Extrait présenté
++++++++
Lui mise désormais tout sur une victoire des troupes d’Al-Buhran et de Minni Arko Minnawi. Ce dernier n’a pas exclu de parvenir à infléchir la position tchadienne. Il a récemment demandé à des représentants de la communauté zaghawa de faire pression sur Mahamat Idriss Déby Itno afin que celui-ci revoie sa stratégie d’alliances. En vain pour le moment. Le chef de l’État tchadien a toutefois été invité à plus de neutralité à deux reprises par la France, par le président, Emmanuel Macron, puis par son ministre des Affaires étrangères, Jean-Noël Barrot.
La joute, mal vécue par la partie tchadienne, a en grande partie contribué à la décision de N’Djamena de rompre les accords de coopération avec la France, annoncée à la surprise même de la diplomatie française, le 28 novembre. Mais ce coup de théâtre n’a pas mis fin au débat. Mahamat Idriss Déby Itno a notamment choisi de prendre prochainement la direction de la Centrafrique, pour y discuter avec son homologue Faustin-Archange Touadéra de la guerre civile soudanaise, dans laquelle le Centrafricain s’est, lui aussi, retrouvé obligé de s’impliquer.
La rencontre entre les deux hommes – initialement prévue le 5 décembre, mais décalée depuis – a été préparée par leurs services de renseignement. Ceux-ci surveillent de près l’activité des groupes rebelles centrafricains, et notamment de celui dirigé par Noureddine Adam. Selon nos informations, celui-ci est en contact avec le camp Al-Burhane, qui envisage d’utiliser ses troupes, massées près de la frontière soudanaise, pour harceler Hemetti au Darfour. Logiquement, l’option ne plaît guère à Faustin-Archange Touadéra, qui est toutefois confronté à un dilemme.
++++++++
Liste des entrées
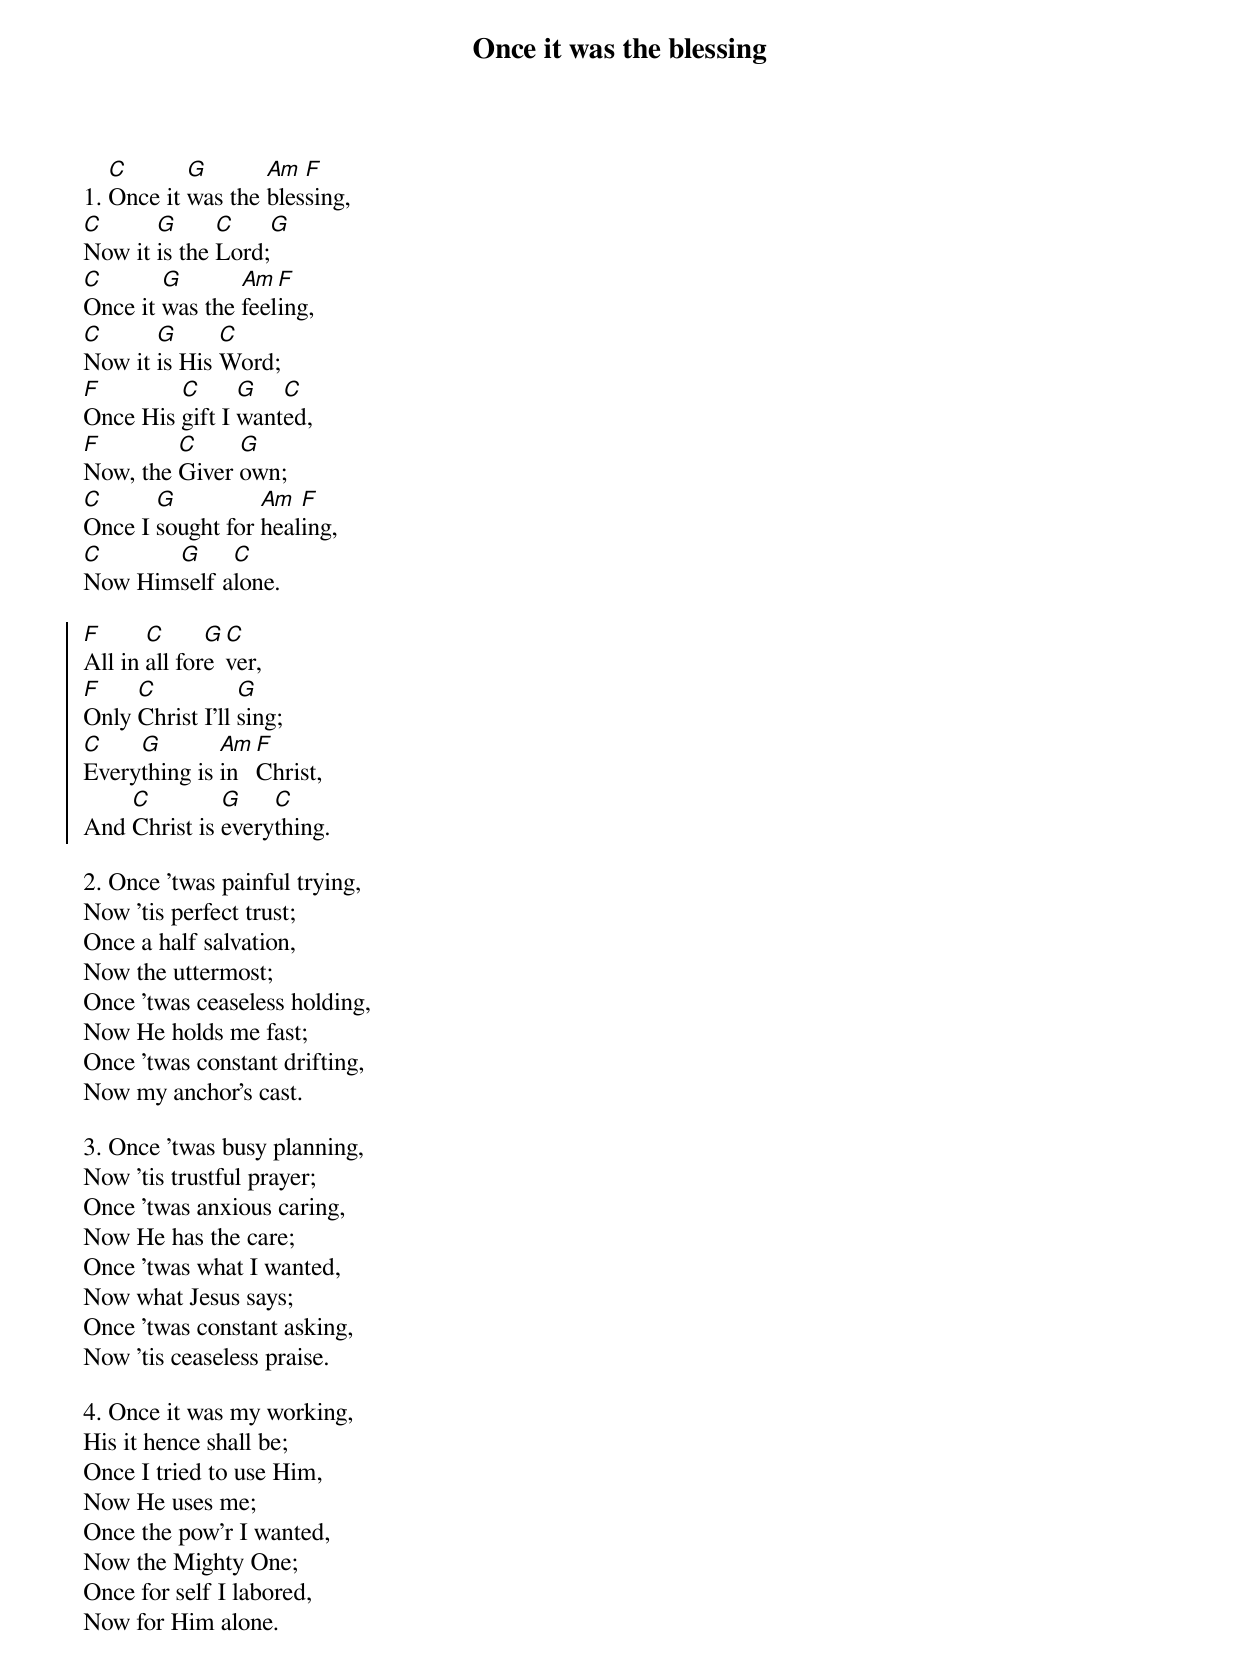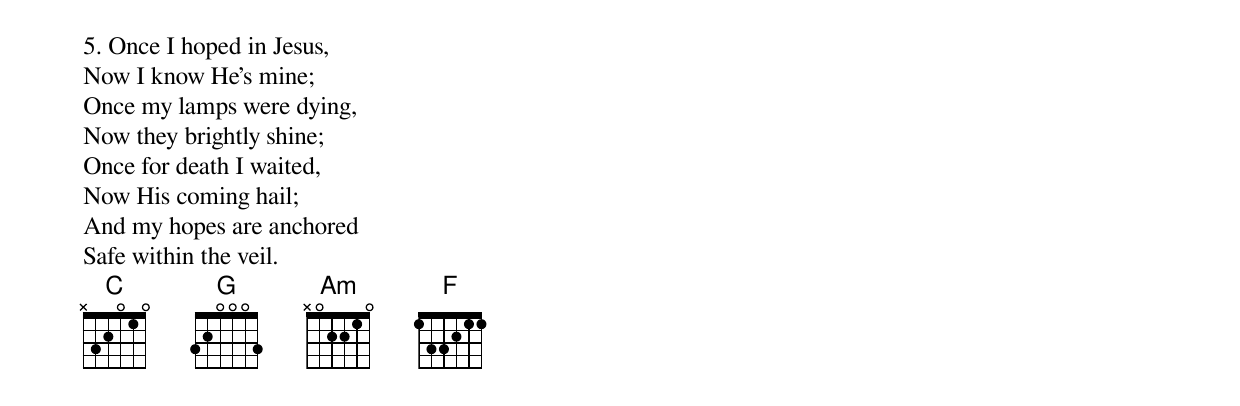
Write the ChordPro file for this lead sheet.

{t:Once it was the blessing}

1. [C]Once it [G]was the [Am]bles[F]sing,
[C]Now it [G]is the [C]Lord;[G]
[C]Once it [G]was the [Am]feel[F]ing,
[C]Now it [G]is His [C]Word;
[F]Once His [C]gift I [G]want[C]ed,
[F]Now, the [C]Giver [G]own;
[C]Once I [G]sought for [Am]heal[F]ing,
[C]Now Him[G]self a[C]lone.

{soc}
[F]All in [C]all for[G]e[C]ver,
[F]Only [C]Christ I'll [G]sing;
[C]Every[G]thing is [Am]in [F]Christ,
And [C]Christ is [G]every[C]thing.
{eoc}

2. Once 'twas painful trying,
Now 'tis perfect trust;
Once a half salvation,
Now the uttermost;
Once 'twas ceaseless holding,
Now He holds me fast;
Once 'twas constant drifting,
Now my anchor's cast.

3. Once 'twas busy planning,
Now 'tis trustful prayer;
Once 'twas anxious caring,
Now He has the care;
Once 'twas what I wanted,
Now what Jesus says;
Once 'twas constant asking,
Now 'tis ceaseless praise.

4. Once it was my working,
His it hence shall be;
Once I tried to use Him,
Now He uses me;
Once the pow'r I wanted,
Now the Mighty One;
Once for self I labored,
Now for Him alone.

5. Once I hoped in Jesus,
Now I know He's mine;
Once my lamps were dying,
Now they brightly shine;
Once for death I waited,
Now His coming hail;
And my hopes are anchored
Safe within the veil.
++++++++
Exercice écrit
Reproduisez à l'identique le passage de l'extrait sur la position tchadienne face à la guerre au Soudan compris entre « Lui mise désormais » et « étrangères, Jean-Noël Barrot. », ces deux segments inclus.

Réponse rédigée
Lui mise désormais tout sur une victoire des troupes d’Al-Buhran et de Minni Arko Minnawi. Ce dernier n’a pas exclu de parvenir à infléchir la position tchadienne. Il a récemment demandé à des représentants de la communauté zaghawa de faire pression sur Mahamat Idriss Déby Itno afin que celui-ci revoie sa stratégie d’alliances. En vain pour le moment. Le chef de l’État tchadien a toutefois été invité à plus de neutralité à deux reprises par la France, par le président, Emmanuel Macron, puis par son ministre des Affaires étrangères, Jean-Noël Barrot.